Now rage took hold of me, who remembered that while this woman-hater lived blood must flow in streams, but that if he died there would be peace and Quilla would be safe. So I lifted my sword a little, and as I did so Quilla rose from her stone and stumbled forward, crying:
“O Lord, shed not the Inca’s holy blood for me. Let me be given up! Let me be given up!”
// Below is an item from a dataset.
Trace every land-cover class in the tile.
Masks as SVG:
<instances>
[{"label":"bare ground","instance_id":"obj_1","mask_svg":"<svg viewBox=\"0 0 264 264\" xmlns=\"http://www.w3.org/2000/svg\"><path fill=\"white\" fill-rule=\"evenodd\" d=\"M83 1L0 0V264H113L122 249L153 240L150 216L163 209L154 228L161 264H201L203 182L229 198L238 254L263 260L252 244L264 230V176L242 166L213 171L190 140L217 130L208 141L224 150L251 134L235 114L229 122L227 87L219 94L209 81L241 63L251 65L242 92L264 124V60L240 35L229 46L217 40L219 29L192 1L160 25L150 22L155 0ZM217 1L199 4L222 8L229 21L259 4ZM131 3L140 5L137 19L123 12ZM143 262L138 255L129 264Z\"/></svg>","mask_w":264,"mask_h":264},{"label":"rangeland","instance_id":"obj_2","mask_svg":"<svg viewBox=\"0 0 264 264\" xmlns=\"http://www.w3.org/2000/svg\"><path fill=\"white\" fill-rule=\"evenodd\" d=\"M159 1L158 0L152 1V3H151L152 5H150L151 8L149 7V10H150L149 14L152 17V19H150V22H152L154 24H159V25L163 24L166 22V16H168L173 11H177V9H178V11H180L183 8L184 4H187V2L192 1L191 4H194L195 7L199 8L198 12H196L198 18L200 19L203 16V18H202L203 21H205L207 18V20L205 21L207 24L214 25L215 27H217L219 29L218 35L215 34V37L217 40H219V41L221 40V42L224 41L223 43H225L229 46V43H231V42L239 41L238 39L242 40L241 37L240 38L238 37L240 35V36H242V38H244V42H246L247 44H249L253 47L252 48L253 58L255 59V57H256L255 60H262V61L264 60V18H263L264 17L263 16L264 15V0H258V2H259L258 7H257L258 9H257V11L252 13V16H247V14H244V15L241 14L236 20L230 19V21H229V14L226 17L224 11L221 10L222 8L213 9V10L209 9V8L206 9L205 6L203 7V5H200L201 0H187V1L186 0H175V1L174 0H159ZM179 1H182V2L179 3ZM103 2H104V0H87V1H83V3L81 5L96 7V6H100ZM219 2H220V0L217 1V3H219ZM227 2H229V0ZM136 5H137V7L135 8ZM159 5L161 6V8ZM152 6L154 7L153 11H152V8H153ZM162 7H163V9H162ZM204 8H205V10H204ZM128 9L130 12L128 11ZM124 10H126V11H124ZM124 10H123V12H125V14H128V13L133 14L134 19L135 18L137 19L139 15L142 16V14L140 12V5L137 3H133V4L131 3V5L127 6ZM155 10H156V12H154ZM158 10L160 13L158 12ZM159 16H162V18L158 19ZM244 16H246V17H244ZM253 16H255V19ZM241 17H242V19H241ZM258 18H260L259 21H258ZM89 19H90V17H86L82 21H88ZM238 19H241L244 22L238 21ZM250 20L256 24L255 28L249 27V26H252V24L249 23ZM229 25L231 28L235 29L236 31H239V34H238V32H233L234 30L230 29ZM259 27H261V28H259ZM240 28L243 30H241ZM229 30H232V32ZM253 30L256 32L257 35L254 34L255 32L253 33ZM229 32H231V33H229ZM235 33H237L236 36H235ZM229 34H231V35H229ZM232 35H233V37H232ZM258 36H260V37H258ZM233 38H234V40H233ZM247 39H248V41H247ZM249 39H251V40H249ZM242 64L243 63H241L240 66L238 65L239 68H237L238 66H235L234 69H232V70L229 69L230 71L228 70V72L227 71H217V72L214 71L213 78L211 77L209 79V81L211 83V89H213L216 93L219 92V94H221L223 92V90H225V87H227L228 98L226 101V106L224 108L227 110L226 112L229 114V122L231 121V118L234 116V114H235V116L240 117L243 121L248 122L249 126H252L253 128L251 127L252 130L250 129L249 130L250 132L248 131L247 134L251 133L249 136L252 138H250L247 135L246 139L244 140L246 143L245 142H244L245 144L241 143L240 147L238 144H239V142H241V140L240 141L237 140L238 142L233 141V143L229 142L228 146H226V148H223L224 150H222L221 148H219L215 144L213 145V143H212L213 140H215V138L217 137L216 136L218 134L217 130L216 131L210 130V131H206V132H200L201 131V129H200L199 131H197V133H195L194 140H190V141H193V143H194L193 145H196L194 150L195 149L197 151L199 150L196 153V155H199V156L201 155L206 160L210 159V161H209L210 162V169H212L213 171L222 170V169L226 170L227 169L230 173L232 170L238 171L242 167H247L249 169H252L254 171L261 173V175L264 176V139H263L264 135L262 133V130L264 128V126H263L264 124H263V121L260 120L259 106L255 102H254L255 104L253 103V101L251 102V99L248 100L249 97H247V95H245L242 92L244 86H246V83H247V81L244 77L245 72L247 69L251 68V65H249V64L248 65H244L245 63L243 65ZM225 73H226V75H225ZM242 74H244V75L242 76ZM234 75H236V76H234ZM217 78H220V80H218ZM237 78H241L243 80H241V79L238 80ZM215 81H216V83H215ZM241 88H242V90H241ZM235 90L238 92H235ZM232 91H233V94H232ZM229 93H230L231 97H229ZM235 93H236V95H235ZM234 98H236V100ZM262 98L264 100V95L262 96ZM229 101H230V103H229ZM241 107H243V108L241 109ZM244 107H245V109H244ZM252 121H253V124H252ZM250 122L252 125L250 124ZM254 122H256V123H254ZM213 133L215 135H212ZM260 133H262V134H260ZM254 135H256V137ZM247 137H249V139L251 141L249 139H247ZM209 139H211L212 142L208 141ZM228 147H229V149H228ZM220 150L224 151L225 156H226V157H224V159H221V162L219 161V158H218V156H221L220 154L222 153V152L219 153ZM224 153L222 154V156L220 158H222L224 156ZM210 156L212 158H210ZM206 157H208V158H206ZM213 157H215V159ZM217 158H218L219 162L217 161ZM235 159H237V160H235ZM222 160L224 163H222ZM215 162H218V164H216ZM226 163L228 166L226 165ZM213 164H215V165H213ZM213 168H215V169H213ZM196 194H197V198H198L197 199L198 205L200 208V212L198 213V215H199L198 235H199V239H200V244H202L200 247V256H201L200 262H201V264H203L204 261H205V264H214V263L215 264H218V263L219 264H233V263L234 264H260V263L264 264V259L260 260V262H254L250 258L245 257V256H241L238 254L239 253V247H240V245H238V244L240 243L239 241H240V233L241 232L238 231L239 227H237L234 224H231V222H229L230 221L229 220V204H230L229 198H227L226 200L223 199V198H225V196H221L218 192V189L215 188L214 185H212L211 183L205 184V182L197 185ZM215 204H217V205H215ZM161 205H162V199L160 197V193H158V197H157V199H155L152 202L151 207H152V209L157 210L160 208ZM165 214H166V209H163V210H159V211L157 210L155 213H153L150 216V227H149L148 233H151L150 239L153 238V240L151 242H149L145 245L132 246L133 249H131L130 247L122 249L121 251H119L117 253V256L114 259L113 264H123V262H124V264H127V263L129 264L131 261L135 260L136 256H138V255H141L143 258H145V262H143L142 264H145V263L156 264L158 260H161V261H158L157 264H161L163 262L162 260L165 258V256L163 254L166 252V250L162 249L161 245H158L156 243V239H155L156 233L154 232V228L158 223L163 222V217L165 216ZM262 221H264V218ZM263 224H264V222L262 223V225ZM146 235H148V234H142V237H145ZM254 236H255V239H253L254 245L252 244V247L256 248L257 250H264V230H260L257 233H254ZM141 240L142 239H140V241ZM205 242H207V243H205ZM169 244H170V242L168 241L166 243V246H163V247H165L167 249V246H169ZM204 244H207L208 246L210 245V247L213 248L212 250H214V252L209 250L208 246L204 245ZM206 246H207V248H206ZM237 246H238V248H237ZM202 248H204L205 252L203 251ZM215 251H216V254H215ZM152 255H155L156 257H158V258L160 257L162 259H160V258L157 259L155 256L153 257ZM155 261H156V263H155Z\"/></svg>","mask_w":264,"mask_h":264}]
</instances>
Then some spirit entered into me and I spoke, saying:
“Lady, half of your prayer I grant and half I deny. I will not shed the Inca’s blood; as soon would I shed yours. Nor will I suffer you to be given up who have done no wrong, since it was I who took you away by force, as Urco would have done. Kari, hearken to me. Not once only when we were in danger together in past days have you said to me that we must put our faith in the gods we worship, and thus we did. Now again I hearken to that counsel of yours and put my faith in the God I worship. You threaten to gather all the strength of your mighty empire, and because of what I hold to be your superstitions, to destroy the Chanca people to the last babe and to level their city to the last stone. I do not believe that the God I worship will suffer this to come about, though how he will stay your vengeance I do not know. Kari, great Inca of Tavantinsuyu, Lord of all this strange new world, I, the White Wanderer-from-the-Sea, give you your life and save you as once before I saved you in a far land, and with your life I give you my blessing in all matters but this one alone. Kari, my brother, look your last on me and go in peace.”
The Inca heard, and raising his head, stared at me with his fine, melancholy eyes. Then suddenly from those eyes there came a gush of tears. More, he knelt before me and kissed the ground, as the humblest of his slaves might do before his own majesty.